La centralità del lavoro, la sua riscoperta e valorizzazione, prendere coscienza del suo valore antropologico e politico (come scriveva Antoniazzi) è, a mio avviso, una battaglia decisiva per il domani d’Italia. Anche su questo potremo riflettere ancora, con questo bello stile di dialogo che questo “portale” c3dem ci consente. Potremo infatti affrontare e vincere le gravi difficoltà del nostro Paese, dell’Europa e del mondo (dell’ economia e del diritto, del dialogo tra i popoli, dell’etica familiare e sociale…) solo con una rinnovata, condivisa e forte idea del lavoro come impegno a costruire la città dell’uomo con giustizia, amicizia, efficienza, intelligenza, fraternità e speranza per tutti. Mi sembra quasi che oggi il lavoro non rappresenti (nella vita delle persone e dell’intero Paese) quella forza e quella speranza che dovrebbe e potrebbe… per la ragione che appare (ed è) eccessivamente relazionato, e subordinato, all’economia piuttosto che alla politica. Mi spiego: capisco bene che il lavoro serve alle persone per vivere; ma non solo: il lavoro serve a costruire la vita sociale, la cultura, l’ambiente, la libertà delle persone, le speranze di una comunità. È finalizzato al “possedere la terra” e a migliorarla, renderla abitabile, bella e degna degli uomini.

Contenuto trascritto delle pagine:
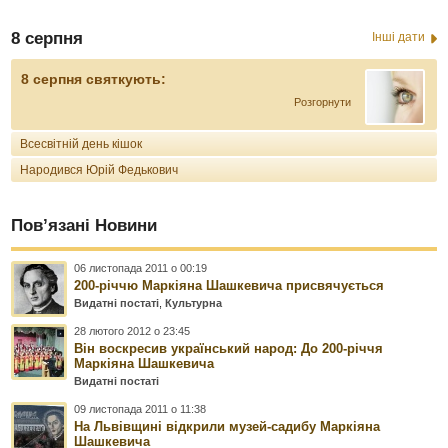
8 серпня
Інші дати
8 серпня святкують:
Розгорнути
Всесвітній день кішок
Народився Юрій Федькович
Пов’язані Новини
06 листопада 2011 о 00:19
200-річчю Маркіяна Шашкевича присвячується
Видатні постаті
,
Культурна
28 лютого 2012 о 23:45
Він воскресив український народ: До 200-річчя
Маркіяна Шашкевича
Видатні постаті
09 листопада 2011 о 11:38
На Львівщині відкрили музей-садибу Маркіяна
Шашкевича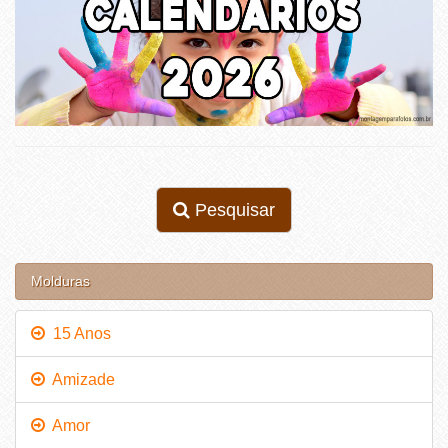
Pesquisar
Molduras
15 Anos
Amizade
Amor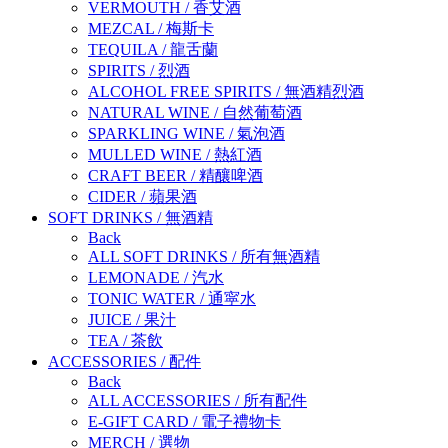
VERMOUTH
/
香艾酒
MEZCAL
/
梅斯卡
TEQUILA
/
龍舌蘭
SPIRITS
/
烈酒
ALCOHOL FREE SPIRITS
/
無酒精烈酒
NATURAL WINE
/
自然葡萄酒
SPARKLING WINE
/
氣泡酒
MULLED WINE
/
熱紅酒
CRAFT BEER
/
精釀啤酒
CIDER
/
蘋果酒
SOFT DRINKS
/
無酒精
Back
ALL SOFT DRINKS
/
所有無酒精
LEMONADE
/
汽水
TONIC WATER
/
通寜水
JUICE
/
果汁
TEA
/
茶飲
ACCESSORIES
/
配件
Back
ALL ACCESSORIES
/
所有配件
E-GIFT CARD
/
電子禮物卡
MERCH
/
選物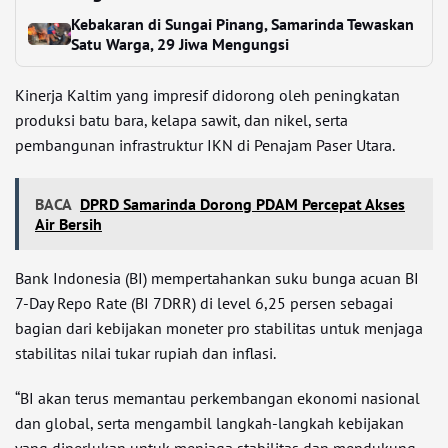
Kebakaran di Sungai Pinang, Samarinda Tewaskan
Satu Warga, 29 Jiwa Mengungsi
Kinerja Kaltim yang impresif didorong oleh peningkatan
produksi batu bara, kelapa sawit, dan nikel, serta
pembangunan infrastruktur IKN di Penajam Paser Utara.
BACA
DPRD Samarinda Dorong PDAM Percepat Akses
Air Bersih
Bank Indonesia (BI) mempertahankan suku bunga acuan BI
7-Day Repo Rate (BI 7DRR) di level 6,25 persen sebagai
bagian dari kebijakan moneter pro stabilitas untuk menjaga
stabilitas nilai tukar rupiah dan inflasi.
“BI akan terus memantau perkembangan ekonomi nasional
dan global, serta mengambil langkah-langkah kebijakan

==

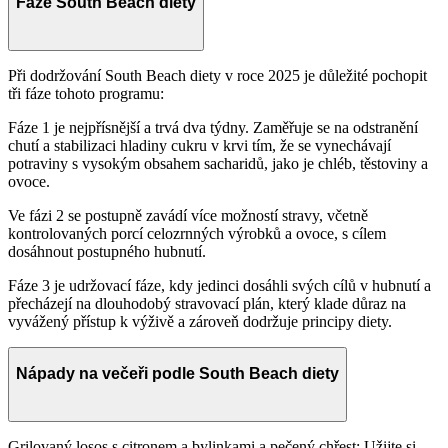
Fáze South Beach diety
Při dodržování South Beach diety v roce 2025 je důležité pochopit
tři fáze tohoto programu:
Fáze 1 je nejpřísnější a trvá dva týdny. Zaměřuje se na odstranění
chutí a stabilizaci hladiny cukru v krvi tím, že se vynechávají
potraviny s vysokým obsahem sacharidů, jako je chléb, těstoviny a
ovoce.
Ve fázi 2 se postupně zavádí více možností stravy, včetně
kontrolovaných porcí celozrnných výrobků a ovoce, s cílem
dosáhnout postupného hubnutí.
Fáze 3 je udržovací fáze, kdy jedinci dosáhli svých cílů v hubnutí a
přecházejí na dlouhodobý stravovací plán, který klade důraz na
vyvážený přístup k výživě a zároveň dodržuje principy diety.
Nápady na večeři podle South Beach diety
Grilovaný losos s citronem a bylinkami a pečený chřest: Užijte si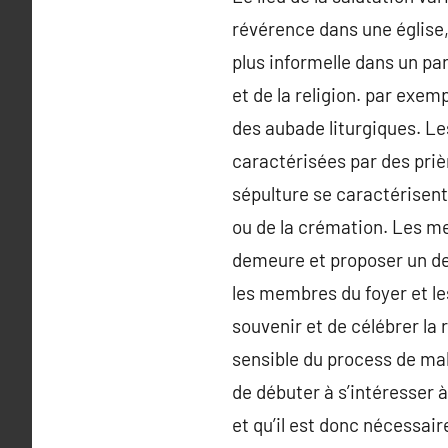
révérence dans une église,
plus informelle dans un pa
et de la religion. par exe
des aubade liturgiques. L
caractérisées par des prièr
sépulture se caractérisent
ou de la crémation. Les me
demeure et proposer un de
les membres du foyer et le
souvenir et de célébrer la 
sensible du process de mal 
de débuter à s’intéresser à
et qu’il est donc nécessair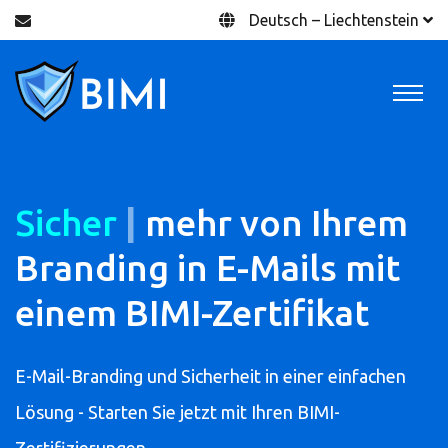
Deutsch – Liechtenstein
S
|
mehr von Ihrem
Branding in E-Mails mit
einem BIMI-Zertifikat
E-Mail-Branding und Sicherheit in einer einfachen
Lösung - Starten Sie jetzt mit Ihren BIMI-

§ **Da fare**:
**1)** Nel brano sul lavoro, a che cosa il lavoro appare oggi eccessivamente relazionato e subordinato?
**2)** Prosegui il brano sul lavoro dal punto in cui si interrompe.
Le righe sono materiale separato, distinto dal brano.

§ **Risposte**:
**1)** All'economia piuttosto che alla politica.

**2)**
Oggi il lavoro è eccessivamente relazionato all’economia e alle sue necessità, al danaro, alle sue leggi e misure, ai suoi obbiettivi. Certo anche questo è necessario. Ma la vita sociale, la polis hanno anche altri riferimenti e valori, non meno importanti e decisivi anche se talvolta meno cogenti nell’immediato. Ecco perché mi sembra che un certo cambio di passo oggi e domani dovrebbe avvenire attraverso una considerazione del lavoro più aperta e caratterizzata dal riferimento a valori antropologici, sociali e politici (insomma, culturali) più ampli e comprensivi. È attraverso una diversa cultura del lavoro, più vasta, più vera e creativa, che potremo contribuire a costruire una società più giusta, accogliente, capace di futuro… e di amore.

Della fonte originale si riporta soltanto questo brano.